======== WORKING DATA ========
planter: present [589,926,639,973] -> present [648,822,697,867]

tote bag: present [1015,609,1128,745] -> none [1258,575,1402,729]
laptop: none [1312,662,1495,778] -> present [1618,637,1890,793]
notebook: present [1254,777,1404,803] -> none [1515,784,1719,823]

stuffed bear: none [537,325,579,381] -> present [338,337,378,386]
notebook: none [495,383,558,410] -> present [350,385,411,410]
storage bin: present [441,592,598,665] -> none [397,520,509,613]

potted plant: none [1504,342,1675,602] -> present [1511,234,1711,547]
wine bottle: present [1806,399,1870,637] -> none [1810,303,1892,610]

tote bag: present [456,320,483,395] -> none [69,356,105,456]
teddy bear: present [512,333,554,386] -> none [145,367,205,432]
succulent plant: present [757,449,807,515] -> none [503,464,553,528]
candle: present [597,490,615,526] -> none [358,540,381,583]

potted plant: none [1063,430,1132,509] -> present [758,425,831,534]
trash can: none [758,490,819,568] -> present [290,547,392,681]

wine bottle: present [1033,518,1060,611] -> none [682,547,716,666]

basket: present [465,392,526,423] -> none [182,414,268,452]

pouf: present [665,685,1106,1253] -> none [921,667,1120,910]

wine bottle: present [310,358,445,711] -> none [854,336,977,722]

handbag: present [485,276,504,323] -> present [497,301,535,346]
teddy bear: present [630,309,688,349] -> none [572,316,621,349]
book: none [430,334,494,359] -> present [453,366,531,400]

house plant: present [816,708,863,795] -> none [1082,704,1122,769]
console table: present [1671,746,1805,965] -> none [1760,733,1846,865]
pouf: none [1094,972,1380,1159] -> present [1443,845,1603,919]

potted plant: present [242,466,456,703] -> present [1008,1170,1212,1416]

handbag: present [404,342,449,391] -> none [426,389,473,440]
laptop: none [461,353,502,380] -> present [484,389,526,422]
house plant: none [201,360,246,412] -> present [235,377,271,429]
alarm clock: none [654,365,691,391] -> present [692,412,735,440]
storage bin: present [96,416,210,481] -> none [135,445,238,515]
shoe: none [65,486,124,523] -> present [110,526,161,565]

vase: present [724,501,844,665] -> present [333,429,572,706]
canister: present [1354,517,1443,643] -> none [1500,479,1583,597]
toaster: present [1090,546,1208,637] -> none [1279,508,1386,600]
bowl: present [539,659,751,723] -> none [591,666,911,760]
========
When you reach the end of the data, write every line out again verbatim.

planter: present [589,926,639,973] -> present [648,822,697,867]

tote bag: present [1015,609,1128,745] -> none [1258,575,1402,729]
laptop: none [1312,662,1495,778] -> present [1618,637,1890,793]
notebook: present [1254,777,1404,803] -> none [1515,784,1719,823]

stuffed bear: none [537,325,579,381] -> present [338,337,378,386]
notebook: none [495,383,558,410] -> present [350,385,411,410]
storage bin: present [441,592,598,665] -> none [397,520,509,613]

potted plant: none [1504,342,1675,602] -> present [1511,234,1711,547]
wine bottle: present [1806,399,1870,637] -> none [1810,303,1892,610]

tote bag: present [456,320,483,395] -> none [69,356,105,456]
teddy bear: present [512,333,554,386] -> none [145,367,205,432]
succulent plant: present [757,449,807,515] -> none [503,464,553,528]
candle: present [597,490,615,526] -> none [358,540,381,583]

potted plant: none [1063,430,1132,509] -> present [758,425,831,534]
trash can: none [758,490,819,568] -> present [290,547,392,681]

wine bottle: present [1033,518,1060,611] -> none [682,547,716,666]

basket: present [465,392,526,423] -> none [182,414,268,452]

pouf: present [665,685,1106,1253] -> none [921,667,1120,910]

wine bottle: present [310,358,445,711] -> none [854,336,977,722]

handbag: present [485,276,504,323] -> present [497,301,535,346]
teddy bear: present [630,309,688,349] -> none [572,316,621,349]
book: none [430,334,494,359] -> present [453,366,531,400]

house plant: present [816,708,863,795] -> none [1082,704,1122,769]
console table: present [1671,746,1805,965] -> none [1760,733,1846,865]
pouf: none [1094,972,1380,1159] -> present [1443,845,1603,919]

potted plant: present [242,466,456,703] -> present [1008,1170,1212,1416]

handbag: present [404,342,449,391] -> none [426,389,473,440]
laptop: none [461,353,502,380] -> present [484,389,526,422]
house plant: none [201,360,246,412] -> present [235,377,271,429]
alarm clock: none [654,365,691,391] -> present [692,412,735,440]
storage bin: present [96,416,210,481] -> none [135,445,238,515]
shoe: none [65,486,124,523] -> present [110,526,161,565]

vase: present [724,501,844,665] -> present [333,429,572,706]
canister: present [1354,517,1443,643] -> none [1500,479,1583,597]
toaster: present [1090,546,1208,637] -> none [1279,508,1386,600]
bowl: present [539,659,751,723] -> none [591,666,911,760]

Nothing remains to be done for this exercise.